I could certainly then qualify for a job that is hilarious but has to be performed with no humour whatsoever though; like a man who's job it is to tell people they are going to die of rectal cancer or an abortionist.
A door closes but another opens! It is like an infuriating puzzle!
Submitted by Berty (user info) at 2008-06-16 07:32:01 EDT (#)
Ranking: 0
Submitted by F.J.Bell (user info) at 2008-06-16 07:26:04 EDT (#)
Ranking: 0
Left searching for the hilarity promised in the title.
-------------------
Israel? Pork pies? the hilarious metacomic at the bottom?
What more can I give you? Do you actually want me buy a mouse and train it to hit a sleeping cat with a tiny, mouse sized, hammer?
Submitted by F.J.Bell (user info) at 2008-06-16 07:26:04 EDT (#)
Ranking: 0
Left searching for the hilarity promised in the title.
Submitted by MudWhistle (user info) at 2008-06-16 07:25:58 EDT (#)
Ranking: 1
my wife calls the "the world's shoulder" because it seems everyone feels comfortable talking to me and I feel comfortable giving advice or opinion. She once asked me how I knew the things i knew about human interaction and I thought about it for a minute and said I learned it all by watching, in life I am a people observer.

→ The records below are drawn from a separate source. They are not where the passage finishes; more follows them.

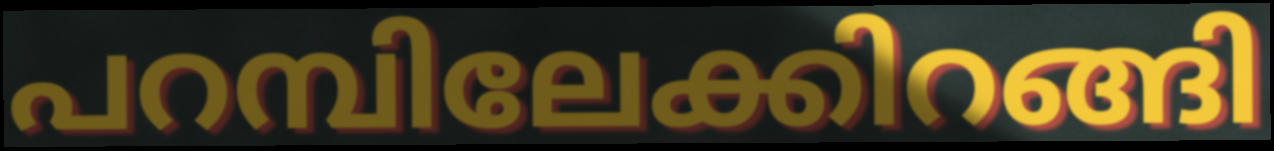
പറമ്പിലേക്കിറങ്ങി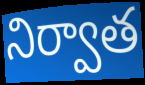
నిర్వాతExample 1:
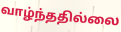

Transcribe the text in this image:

வாழ்ந்ததில்லை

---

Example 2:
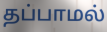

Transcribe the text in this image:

தப்பாமல்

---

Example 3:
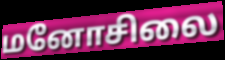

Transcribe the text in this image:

மனோசிலை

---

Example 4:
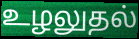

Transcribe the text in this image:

உழலுதல்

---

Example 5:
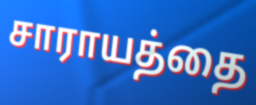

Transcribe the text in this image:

சாராயத்தைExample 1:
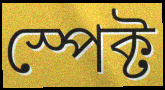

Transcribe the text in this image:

স্পেক্ট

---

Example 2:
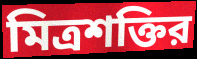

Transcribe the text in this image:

মিত্রশক্তির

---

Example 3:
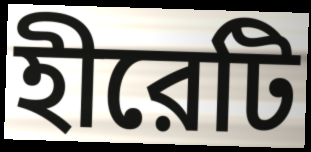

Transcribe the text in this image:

হীরেটি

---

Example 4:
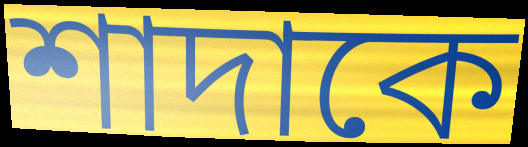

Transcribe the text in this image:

শাদাকে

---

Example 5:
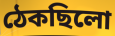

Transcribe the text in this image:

ঠেকছিলো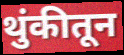
थुंकीतूनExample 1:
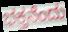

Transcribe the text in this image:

ಭಕ್ತನೆಂದು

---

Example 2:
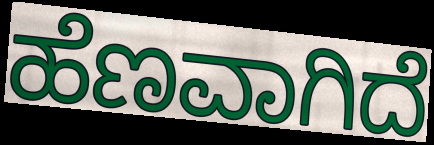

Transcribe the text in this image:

ಹೆಣವಾಗಿದೆ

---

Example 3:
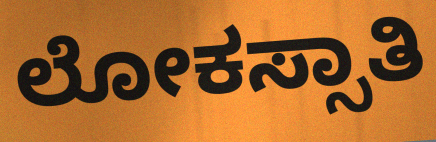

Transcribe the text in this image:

ಲೋಕಸ್ಸಾತಿ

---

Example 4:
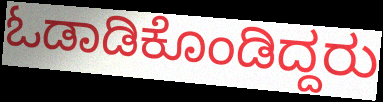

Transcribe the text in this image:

ಓಡಾಡಿಕೊಂಡಿದ್ದರು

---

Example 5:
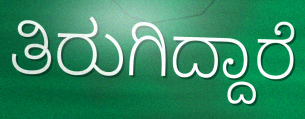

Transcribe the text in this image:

ತಿರುಗಿದ್ದಾರೆ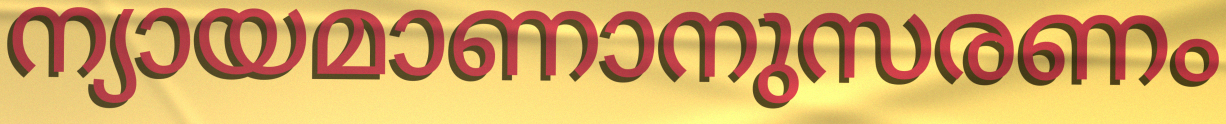
ന്യായമാണാനുസരണംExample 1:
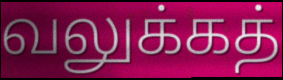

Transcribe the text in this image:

வலுக்கத்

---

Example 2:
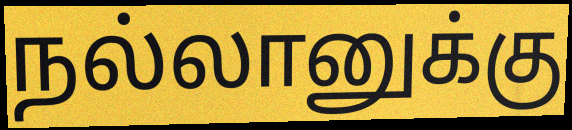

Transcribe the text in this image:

நல்லானுக்கு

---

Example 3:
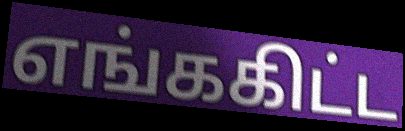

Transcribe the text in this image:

எங்ககிட்ட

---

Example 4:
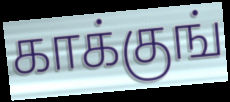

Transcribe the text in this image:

காக்குங்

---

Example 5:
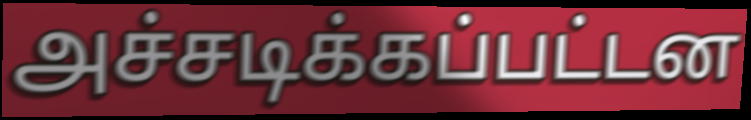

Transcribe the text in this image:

அச்சடிக்கப்பட்டனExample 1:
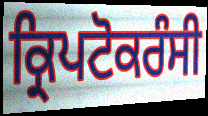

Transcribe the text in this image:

ਕ੍ਰਿਪਟੋਕਰੰਸੀ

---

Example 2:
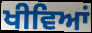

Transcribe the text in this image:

ਖੀਵਿਆਂ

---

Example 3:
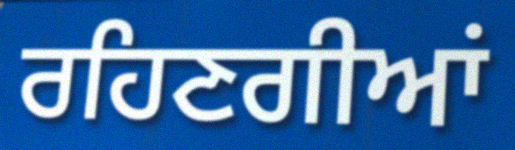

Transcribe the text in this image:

ਰਹਿਣਗੀਆਂ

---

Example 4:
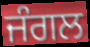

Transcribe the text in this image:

ਜੰਗਲ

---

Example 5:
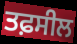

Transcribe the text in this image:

ਤਫ਼ਸੀਲ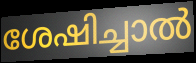
ശേഷിച്ചാൽ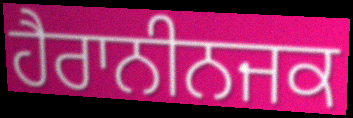
ਹੈਰਾਨੀਨਜਕ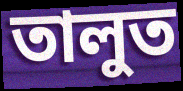
তালুত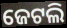
ଜେଟଲିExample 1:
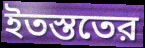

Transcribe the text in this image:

ইতস্ততের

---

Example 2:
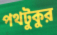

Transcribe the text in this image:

পথটুকুর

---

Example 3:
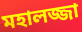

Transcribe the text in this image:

মহালজ্জা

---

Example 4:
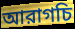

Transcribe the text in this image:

আরাগচি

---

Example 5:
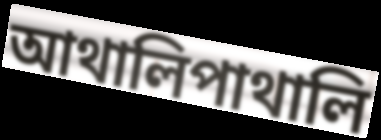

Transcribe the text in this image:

আথালিপাথালি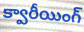
క్వారీయింగ్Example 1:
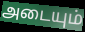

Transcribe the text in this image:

அடையும்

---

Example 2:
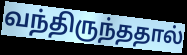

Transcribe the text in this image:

வந்திருந்ததால்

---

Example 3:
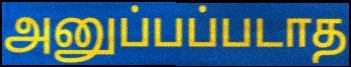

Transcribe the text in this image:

அனுப்பப்படாத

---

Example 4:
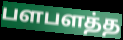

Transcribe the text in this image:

பளபளத்த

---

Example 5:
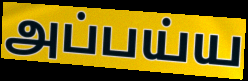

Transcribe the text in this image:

அப்பய்யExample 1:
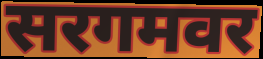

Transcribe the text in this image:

सरगमवर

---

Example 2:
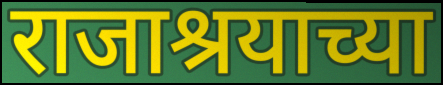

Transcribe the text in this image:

राजाश्रयाच्या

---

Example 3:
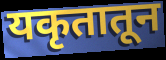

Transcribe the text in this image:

यकृतातून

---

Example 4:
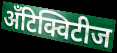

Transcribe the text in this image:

अँटिक्विटीज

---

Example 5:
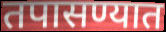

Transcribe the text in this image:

तपासण्यातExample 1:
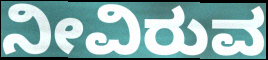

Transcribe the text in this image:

ನೀವಿರುವ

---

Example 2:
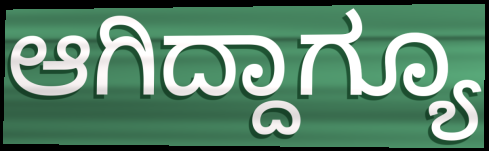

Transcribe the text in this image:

ಆಗಿದ್ದಾಗ್ಯೂ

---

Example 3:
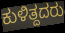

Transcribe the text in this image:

ಕುಳಿತ್ದದರು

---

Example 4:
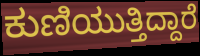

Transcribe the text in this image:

ಕುಣಿಯುತ್ತಿದ್ದಾರೆ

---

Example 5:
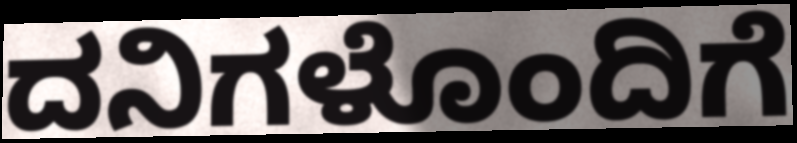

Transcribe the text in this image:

ದನಿಗಳೊಂದಿಗೆ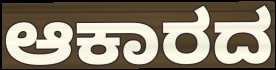
ಆಕಾರದ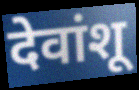
देवांशू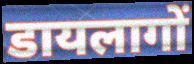
डायलागोंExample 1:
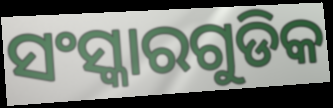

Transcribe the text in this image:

ସଂସ୍କାରଗୁଡିକ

From the interaction between a mom and child or two random people having a random conversation in a random place about things I don't know....I may find myself lost on a walk simply because I wanted to follow a person or persons to see exactly where their path was leading.
Maybe I'm just weird.
Submitted by Mr_Trollope (user info) at 2008-06-16 07:23:08 EDT (#)
Ranking: 2
+2 pussy
Submitted by Berty (user info) at 2008-06-16 07:08:24 EDT (#)
Ranking: 0
It is not much of a superpower, I'll grant you, but it does mean I will never go to prison except in a case of mistaken identity.
This is one of the reasons I wear my hair long and my trousers tight.

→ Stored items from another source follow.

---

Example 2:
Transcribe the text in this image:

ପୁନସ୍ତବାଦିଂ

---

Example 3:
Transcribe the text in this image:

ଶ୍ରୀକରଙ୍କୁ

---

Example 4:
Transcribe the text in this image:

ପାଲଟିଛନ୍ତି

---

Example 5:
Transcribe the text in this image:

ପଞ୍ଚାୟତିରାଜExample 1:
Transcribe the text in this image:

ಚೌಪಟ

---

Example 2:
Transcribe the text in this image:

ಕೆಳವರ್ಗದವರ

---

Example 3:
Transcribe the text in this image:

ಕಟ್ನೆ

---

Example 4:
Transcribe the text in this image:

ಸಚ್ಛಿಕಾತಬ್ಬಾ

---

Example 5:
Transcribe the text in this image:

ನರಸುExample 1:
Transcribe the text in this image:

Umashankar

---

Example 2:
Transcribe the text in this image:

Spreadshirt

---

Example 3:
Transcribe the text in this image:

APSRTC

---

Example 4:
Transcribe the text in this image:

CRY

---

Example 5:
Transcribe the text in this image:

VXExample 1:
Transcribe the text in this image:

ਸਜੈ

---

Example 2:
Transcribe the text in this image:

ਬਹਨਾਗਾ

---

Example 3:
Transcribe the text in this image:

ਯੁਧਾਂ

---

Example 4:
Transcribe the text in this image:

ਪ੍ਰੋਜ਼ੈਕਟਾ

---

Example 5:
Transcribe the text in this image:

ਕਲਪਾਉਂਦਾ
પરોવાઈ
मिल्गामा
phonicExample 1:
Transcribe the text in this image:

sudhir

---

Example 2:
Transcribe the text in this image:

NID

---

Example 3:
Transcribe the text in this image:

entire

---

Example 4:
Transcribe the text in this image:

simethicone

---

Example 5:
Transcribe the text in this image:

Submitted by Berty (user info) at 2008-06-16 07:07:01 EDT (#)
Ranking: 0
If I got laid on the weekend then I would still be getting laid right now. I never make decisions that I regret.
Superman is immune to everything, Batman is rich, Green Lantern has his ring and I have this.
Submitted by tloshjohnson (user info) at 2008-06-16 07:02:05 EDT (#)
Ranking: 0
Is this an admission that you got laid this weekend Berty?